Book Report: Training African Grey Parrots by Risa Teitler (1979)

Book coverYou’re probably wondering why I picked up this book. Well, that’s easy: It was on my to-read shelves. No, no, you say; why did you buy this book, Brian J.? You’ve got a house full of cats! Well, gentle reader, twenty-some years ago, when I was a young man who planned to be a novelist, I thought it would be cool to have a main character who has a pet African grey parrot (kind of like Baretta; I don’t know why I am so fixated on Robert Blake allusions lately). I was so interested in it at that time that the girl I was seeing even bought a monk parakeet, which is a low-end mimic of a bird. But that’s been decades, so today I cannot even think of the character or the conceit of a plot I was planning.

So I saw this book inexpensively, I picked it up, and since I was in the mood for some light non-fiction, I picked it up.
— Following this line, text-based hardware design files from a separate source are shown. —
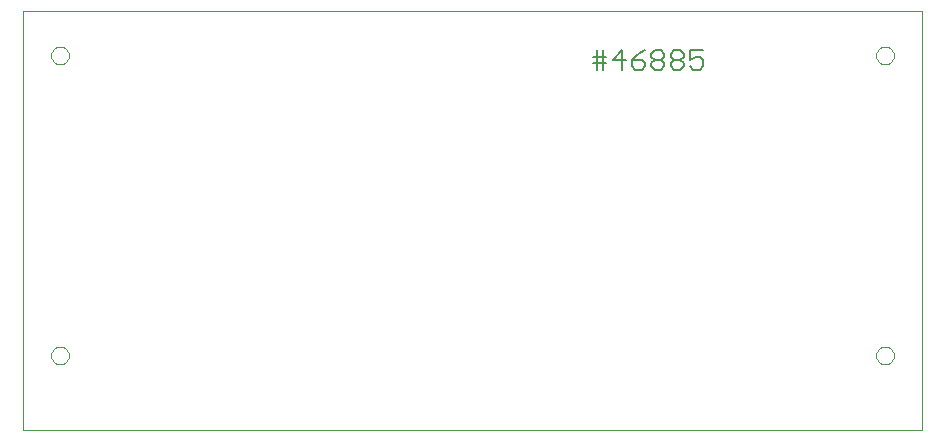
<source format=gbo>
G75*
G70*
%OFA0B0*%
%FSLAX24Y24*%
%IPPOS*%
%LPD*%
%AMOC8*
5,1,8,0,0,1.08239X$1,22.5*
%
%ADD10C,0.0000*%
%ADD11C,0.0060*%
D10*
X000101Y000151D02*
X000101Y014147D01*
X030096Y014147D01*
X030096Y000151D01*
X000101Y000151D01*
X001056Y002651D02*
X001058Y002685D01*
X001064Y002719D01*
X001074Y002752D01*
X001087Y002783D01*
X001105Y002813D01*
X001125Y002841D01*
X001149Y002866D01*
X001175Y002888D01*
X001203Y002906D01*
X001234Y002922D01*
X001266Y002934D01*
X001300Y002942D01*
X001334Y002946D01*
X001368Y002946D01*
X001402Y002942D01*
X001436Y002934D01*
X001468Y002922D01*
X001498Y002906D01*
X001527Y002888D01*
X001553Y002866D01*
X001577Y002841D01*
X001597Y002813D01*
X001615Y002783D01*
X001628Y002752D01*
X001638Y002719D01*
X001644Y002685D01*
X001646Y002651D01*
X001644Y002617D01*
X001638Y002583D01*
X001628Y002550D01*
X001615Y002519D01*
X001597Y002489D01*
X001577Y002461D01*
X001553Y002436D01*
X001527Y002414D01*
X001499Y002396D01*
X001468Y002380D01*
X001436Y002368D01*
X001402Y002360D01*
X001368Y002356D01*
X001334Y002356D01*
X001300Y002360D01*
X001266Y002368D01*
X001234Y002380D01*
X001203Y002396D01*
X001175Y002414D01*
X001149Y002436D01*
X001125Y002461D01*
X001105Y002489D01*
X001087Y002519D01*
X001074Y002550D01*
X001064Y002583D01*
X001058Y002617D01*
X001056Y002651D01*
X001056Y012651D02*
X001058Y012685D01*
X001064Y012719D01*
X001074Y012752D01*
X001087Y012783D01*
X001105Y012813D01*
X001125Y012841D01*
X001149Y012866D01*
X001175Y012888D01*
X001203Y012906D01*
X001234Y012922D01*
X001266Y012934D01*
X001300Y012942D01*
X001334Y012946D01*
X001368Y012946D01*
X001402Y012942D01*
X001436Y012934D01*
X001468Y012922D01*
X001498Y012906D01*
X001527Y012888D01*
X001553Y012866D01*
X001577Y012841D01*
X001597Y012813D01*
X001615Y012783D01*
X001628Y012752D01*
X001638Y012719D01*
X001644Y012685D01*
X001646Y012651D01*
X001644Y012617D01*
X001638Y012583D01*
X001628Y012550D01*
X001615Y012519D01*
X001597Y012489D01*
X001577Y012461D01*
X001553Y012436D01*
X001527Y012414D01*
X001499Y012396D01*
X001468Y012380D01*
X001436Y012368D01*
X001402Y012360D01*
X001368Y012356D01*
X001334Y012356D01*
X001300Y012360D01*
X001266Y012368D01*
X001234Y012380D01*
X001203Y012396D01*
X001175Y012414D01*
X001149Y012436D01*
X001125Y012461D01*
X001105Y012489D01*
X001087Y012519D01*
X001074Y012550D01*
X001064Y012583D01*
X001058Y012617D01*
X001056Y012651D01*
X028556Y012651D02*
X028558Y012685D01*
X028564Y012719D01*
X028574Y012752D01*
X028587Y012783D01*
X028605Y012813D01*
X028625Y012841D01*
X028649Y012866D01*
X028675Y012888D01*
X028703Y012906D01*
X028734Y012922D01*
X028766Y012934D01*
X028800Y012942D01*
X028834Y012946D01*
X028868Y012946D01*
X028902Y012942D01*
X028936Y012934D01*
X028968Y012922D01*
X028998Y012906D01*
X029027Y012888D01*
X029053Y012866D01*
X029077Y012841D01*
X029097Y012813D01*
X029115Y012783D01*
X029128Y012752D01*
X029138Y012719D01*
X029144Y012685D01*
X029146Y012651D01*
X029144Y012617D01*
X029138Y012583D01*
X029128Y012550D01*
X029115Y012519D01*
X029097Y012489D01*
X029077Y012461D01*
X029053Y012436D01*
X029027Y012414D01*
X028999Y012396D01*
X028968Y012380D01*
X028936Y012368D01*
X028902Y012360D01*
X028868Y012356D01*
X028834Y012356D01*
X028800Y012360D01*
X028766Y012368D01*
X028734Y012380D01*
X028703Y012396D01*
X028675Y012414D01*
X028649Y012436D01*
X028625Y012461D01*
X028605Y012489D01*
X028587Y012519D01*
X028574Y012550D01*
X028564Y012583D01*
X028558Y012617D01*
X028556Y012651D01*
X028556Y002651D02*
X028558Y002685D01*
X028564Y002719D01*
X028574Y002752D01*
X028587Y002783D01*
X028605Y002813D01*
X028625Y002841D01*
X028649Y002866D01*
X028675Y002888D01*
X028703Y002906D01*
X028734Y002922D01*
X028766Y002934D01*
X028800Y002942D01*
X028834Y002946D01*
X028868Y002946D01*
X028902Y002942D01*
X028936Y002934D01*
X028968Y002922D01*
X028998Y002906D01*
X029027Y002888D01*
X029053Y002866D01*
X029077Y002841D01*
X029097Y002813D01*
X029115Y002783D01*
X029128Y002752D01*
X029138Y002719D01*
X029144Y002685D01*
X029146Y002651D01*
X029144Y002617D01*
X029138Y002583D01*
X029128Y002550D01*
X029115Y002519D01*
X029097Y002489D01*
X029077Y002461D01*
X029053Y002436D01*
X029027Y002414D01*
X028999Y002396D01*
X028968Y002380D01*
X028936Y002368D01*
X028902Y002360D01*
X028868Y002356D01*
X028834Y002356D01*
X028800Y002360D01*
X028766Y002368D01*
X028734Y002380D01*
X028703Y002396D01*
X028675Y002414D01*
X028649Y002436D01*
X028625Y002461D01*
X028605Y002489D01*
X028587Y002519D01*
X028574Y002550D01*
X028564Y002583D01*
X028558Y002617D01*
X028556Y002651D01*
D11*
X022674Y012181D02*
X022460Y012181D01*
X022353Y012288D01*
X022353Y012501D02*
X022567Y012608D01*
X022674Y012608D01*
X022780Y012501D01*
X022780Y012288D01*
X022674Y012181D01*
X022353Y012501D02*
X022353Y012822D01*
X022780Y012822D01*
X022136Y012715D02*
X022136Y012608D01*
X022029Y012501D01*
X021816Y012501D01*
X021709Y012608D01*
X021709Y012715D01*
X021816Y012822D01*
X022029Y012822D01*
X022136Y012715D01*
X022029Y012501D02*
X022136Y012395D01*
X022136Y012288D01*
X022029Y012181D01*
X021816Y012181D01*
X021709Y012288D01*
X021709Y012395D01*
X021816Y012501D01*
X021491Y012395D02*
X021491Y012288D01*
X021385Y012181D01*
X021171Y012181D01*
X021064Y012288D01*
X021064Y012395D01*
X021171Y012501D01*
X021385Y012501D01*
X021491Y012395D01*
X021385Y012501D02*
X021491Y012608D01*
X021491Y012715D01*
X021385Y012822D01*
X021171Y012822D01*
X021064Y012715D01*
X021064Y012608D01*
X021171Y012501D01*
X020847Y012395D02*
X020740Y012501D01*
X020420Y012501D01*
X020420Y012288D01*
X020527Y012181D01*
X020740Y012181D01*
X020847Y012288D01*
X020847Y012395D01*
X020633Y012715D02*
X020420Y012501D01*
X020202Y012501D02*
X019775Y012501D01*
X020096Y012822D01*
X020096Y012181D01*
X019558Y012395D02*
X019131Y012395D01*
X019238Y012181D02*
X019238Y012822D01*
X019451Y012822D02*
X019451Y012181D01*
X019451Y012608D02*
X019131Y012608D01*
X019451Y012608D02*
X019558Y012608D01*
X020633Y012715D02*
X020847Y012822D01*
M02*

</source>
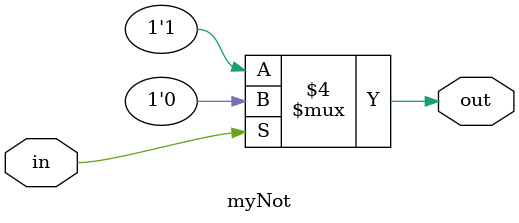
<source format=sv>
module myNot(in, out);
    input in;
    output reg out;
    
    always @(in)
    begin
        if (in == 1)
            out = 0;
        else
            out = 1;
    end
endmodule
</source>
So the book talks about how to pick out a good young parrot, how to work patiently with it to teach it how to come out of its cage, step on a stick and then your finger, how to maximize training it phrases and best use its mimicry, and to teach the bird tricks like climbing a ladder and ringing a bell. The book also goes into some trainer-esque things like trimming the bird’s claws and beak and clipping its feathers; I can’t imagine trying to do these things as a beginner, but I suppose it’s good to have them in there for completeness.

So am I tempted to get such a bird? Well, some of the things that turned me aside from getting one of my own back in those days are still true. They’re fairly expensive. They will, in all probability, outlive me (easier now than then, but these birds have a life span of 50 years or so, and I didn’t think so then and know so now). I could probably afford one, expensive as it is, and I do spend more time at home than I did in my middle 20s, but I also have cats who would agitate at the least and eat at the worst the expensive bird, so it’s probably still not for me.

But if I remember the plot and character of the book, I know more about training the birds, so I can deduct the couple hours I spent reading from my taxes someday.

Somewhere around here, I have a book on having rabbits as pets, too; although I have yet to read that book, you might remember a character in John Donnelly’s Gold has a pet rabbit.